▸ WHAT TO WORK ON:
Reproduce the entire listing exactly. Leave the pictures out.

━━━ SUPPLIED DATA ━━━

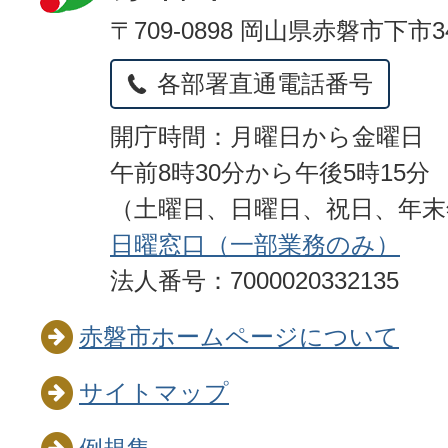
〒709-0898 岡山県赤磐市下市3
各部署直通電話番号
開庁時間：月曜日から金曜日
午前8時30分から午後5時15分
（土曜日、日曜日、祝日、年
日曜窓口（一部業務のみ）
法人番号：7000020332135
赤磐市ホームページについて
サイトマップ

━━━

▸ PROBLEM SOLUTION:
〒709-0898 岡山県赤磐市下市3
各部署直通電話番号
開庁時間：月曜日から金曜日
午前8時30分から午後5時15分
（土曜日、日曜日、祝日、年
日曜窓口（一部業務のみ）
法人番号：7000020332135
赤磐市ホームページについて
サイトマップ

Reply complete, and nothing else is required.